Exercise text:
Stress fibers are highly organized contractable cytoskeletons occurring in motile and non-motile cells. In vascular endothelial cells, stress fiber formation evokes a change in cell shape resulting in the breakdown of the endothelial cell barrier. It is, thus, most likely that the present study observed a protective effect of YPF on the stress fiber formation which underlies its role in attenuating alveolar-capillary barrier injury after exhausted exercise.

Stress fibers consist of many proteins including myosin light chain (MLC), the phosphorylation of which promotes actomyosin cross-bridge formation and contraction. MLC phosphorylation is governed by the balance of MLCK and MLC phosphatase with the former enhancing whereas the latter fading the phosphorylation of MLC. The activity of MLCK and MLC phosphatase is tightly controlled by a spectrum of signaling. To this end, the phosphorylation of MLCK by activated PAK1 is known to reduce the activity of MLCK (Sanders et al., 1999; Murthy et al., 2003). PAK is a p21-activiated kinase, which is reported to be inhibited by G-protein βγ subunits in mammals (Wang et al., 1999). G protein, as a second messenger, consists of α, β, and γ subunits (Asano et al., 1998) and transmits signals from an agonist-stimulate receptor to various downstream effectors (Neer, 1995). The present study revealed that hypoxia caused an increase in Gng12, γ subunit of G-proteins, a decrease in p-PAK, and a decrease in p-MLCK, consistent with the well-recognized reaction cascade that mediates the activity of MLCK. The decrease in p-MLCK and the resultant increase in the activity of MLCK contribute partly to the increase in p-MLC observed in vivo and in vitro. On the other hand, MLC phosphatase is a trimeric complex including a 110–133 kDa myosin-targeting subunit 1 (Mypt1). The evidence available shows that the activity of MLC phosphatase is negatively regulated by Mypt1 phosphorylation (Kiss et al., 2019). RhoA/Rock is known to increase the phosphorylation of MLC directly following RhoA activation (Pan et al., 2021), and is also reported to mediate Mypt1 phosphorylation (Kimura et al., 1996). In the present study, exhausted exercise and hypoxia did not increase the expression of RhoA and Rock, but increased RhoA activity. In addition, the expression of Mypt1 was elevated after both exhausted exercise and hypoxia, which is likely to boost the downregulation of MLC phosphatase, albeit the transcriptional level of Mypt1 did not change. Given the reported role of Siah2, an E3-ligase in the proteasomal degradation of Mypt1 in mammalian cells (Twomey et al., 2010), we examined the expression of Siah2 in vitro, revealing a decrease in the expression of Siah2 after hypoxia, which explained why the expression of Mypt1 increased in this circumstance, implying the involvement of the proteasome in the downregulation of MLC phosphatase and increase in MLC phosphorylation.

Required action:
Write the next passage of the text above on stress fibers and MLC phosphorylation, beginning after its final sentence.

Raw data:
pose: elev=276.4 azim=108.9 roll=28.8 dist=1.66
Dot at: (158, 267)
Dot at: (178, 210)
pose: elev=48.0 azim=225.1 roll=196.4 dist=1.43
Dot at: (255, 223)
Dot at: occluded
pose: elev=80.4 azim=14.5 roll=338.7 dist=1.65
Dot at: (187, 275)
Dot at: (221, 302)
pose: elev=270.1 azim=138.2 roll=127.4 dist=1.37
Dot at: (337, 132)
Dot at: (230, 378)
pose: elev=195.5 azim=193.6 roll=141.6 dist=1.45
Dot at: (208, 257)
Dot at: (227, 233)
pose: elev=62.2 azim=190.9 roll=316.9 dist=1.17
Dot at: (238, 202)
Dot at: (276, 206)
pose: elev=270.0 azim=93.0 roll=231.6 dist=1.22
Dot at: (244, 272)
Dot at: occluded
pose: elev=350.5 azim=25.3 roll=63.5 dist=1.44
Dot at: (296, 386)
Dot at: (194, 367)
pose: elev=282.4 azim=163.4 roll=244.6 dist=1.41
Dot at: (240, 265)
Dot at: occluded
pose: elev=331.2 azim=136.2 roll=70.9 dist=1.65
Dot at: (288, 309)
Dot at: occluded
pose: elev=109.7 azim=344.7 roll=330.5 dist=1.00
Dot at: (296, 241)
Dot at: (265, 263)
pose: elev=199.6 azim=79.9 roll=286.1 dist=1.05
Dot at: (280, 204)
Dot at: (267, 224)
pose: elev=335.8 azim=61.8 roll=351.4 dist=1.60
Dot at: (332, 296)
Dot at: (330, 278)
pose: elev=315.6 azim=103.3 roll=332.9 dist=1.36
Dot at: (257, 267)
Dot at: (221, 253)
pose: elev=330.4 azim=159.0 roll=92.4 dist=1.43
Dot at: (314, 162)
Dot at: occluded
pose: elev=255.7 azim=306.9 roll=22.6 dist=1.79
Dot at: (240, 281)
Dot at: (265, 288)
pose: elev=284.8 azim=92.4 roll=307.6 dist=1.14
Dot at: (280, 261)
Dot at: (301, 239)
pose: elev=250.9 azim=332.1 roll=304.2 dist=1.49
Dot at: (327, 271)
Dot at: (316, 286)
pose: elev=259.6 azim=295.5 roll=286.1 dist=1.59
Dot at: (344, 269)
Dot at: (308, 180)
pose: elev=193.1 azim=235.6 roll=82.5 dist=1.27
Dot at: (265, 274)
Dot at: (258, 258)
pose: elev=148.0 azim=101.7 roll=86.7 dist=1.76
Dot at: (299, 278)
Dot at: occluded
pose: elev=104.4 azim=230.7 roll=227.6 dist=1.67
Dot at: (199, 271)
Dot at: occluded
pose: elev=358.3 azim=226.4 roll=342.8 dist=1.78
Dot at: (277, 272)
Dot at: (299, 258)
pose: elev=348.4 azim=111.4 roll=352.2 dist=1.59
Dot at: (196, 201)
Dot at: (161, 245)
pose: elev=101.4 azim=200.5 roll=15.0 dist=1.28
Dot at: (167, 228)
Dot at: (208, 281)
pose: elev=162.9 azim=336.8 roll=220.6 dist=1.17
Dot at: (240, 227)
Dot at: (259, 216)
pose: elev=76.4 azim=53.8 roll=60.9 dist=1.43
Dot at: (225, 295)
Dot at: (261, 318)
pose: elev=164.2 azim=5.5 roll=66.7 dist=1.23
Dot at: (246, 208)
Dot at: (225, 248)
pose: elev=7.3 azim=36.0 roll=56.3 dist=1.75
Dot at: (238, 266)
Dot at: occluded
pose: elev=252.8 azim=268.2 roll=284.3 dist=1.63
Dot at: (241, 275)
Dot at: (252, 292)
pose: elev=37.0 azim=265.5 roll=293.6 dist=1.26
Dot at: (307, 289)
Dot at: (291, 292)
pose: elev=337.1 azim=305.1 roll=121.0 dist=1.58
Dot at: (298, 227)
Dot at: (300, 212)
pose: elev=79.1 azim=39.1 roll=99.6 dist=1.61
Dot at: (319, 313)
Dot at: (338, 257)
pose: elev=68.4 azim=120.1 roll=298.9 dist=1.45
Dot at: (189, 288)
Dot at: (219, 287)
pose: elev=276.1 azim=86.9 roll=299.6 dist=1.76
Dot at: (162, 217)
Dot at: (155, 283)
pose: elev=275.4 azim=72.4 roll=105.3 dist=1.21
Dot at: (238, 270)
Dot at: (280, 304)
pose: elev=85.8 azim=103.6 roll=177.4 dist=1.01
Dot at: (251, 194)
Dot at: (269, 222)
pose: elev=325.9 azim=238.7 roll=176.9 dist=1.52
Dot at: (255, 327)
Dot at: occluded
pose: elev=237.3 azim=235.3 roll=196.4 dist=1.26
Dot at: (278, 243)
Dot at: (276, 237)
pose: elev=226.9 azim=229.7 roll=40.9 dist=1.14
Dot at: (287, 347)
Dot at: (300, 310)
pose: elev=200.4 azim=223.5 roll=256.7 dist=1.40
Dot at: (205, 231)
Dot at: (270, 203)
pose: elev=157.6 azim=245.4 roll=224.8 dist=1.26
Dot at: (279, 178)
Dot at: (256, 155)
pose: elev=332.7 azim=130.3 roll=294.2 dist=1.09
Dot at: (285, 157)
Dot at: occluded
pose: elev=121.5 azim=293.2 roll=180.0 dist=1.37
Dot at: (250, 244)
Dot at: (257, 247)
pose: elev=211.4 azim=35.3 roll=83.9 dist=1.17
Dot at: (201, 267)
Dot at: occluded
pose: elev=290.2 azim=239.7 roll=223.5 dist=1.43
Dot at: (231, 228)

Response box:
The results from the present study indicate that exhausted exercise/hypoxia-caused stress fiber formation is a scenario implicating a range of signaling, such as Gng12/PAK, RhoA/ROCK, and proteasome. Importantly, YPF restored all the impairments after exhausted exercise or hypoxia, proving the multi-targeting potential of YPF. Nevertheless, the detailed mechanism of the YPF effect requires further clarification and much more work is needed to identify the components in YPF responsible for the effects observed.

Conclusion

The result of the present study provides evidence of the ability of YPF to tackle alveolar-capillary barrier injury, and the mechanism behind the beneficial role of YPF implicates the prevention of stress fiber formation in vascular endothelial cells and epithelial cells. This result offers a novel insight for a better understanding of the role of YPF in the fight against respiratory diseases, and highlights YPF as management for patients subjected to exhausted-exercise challenges or at risk of alveolar-capillary barrier injury.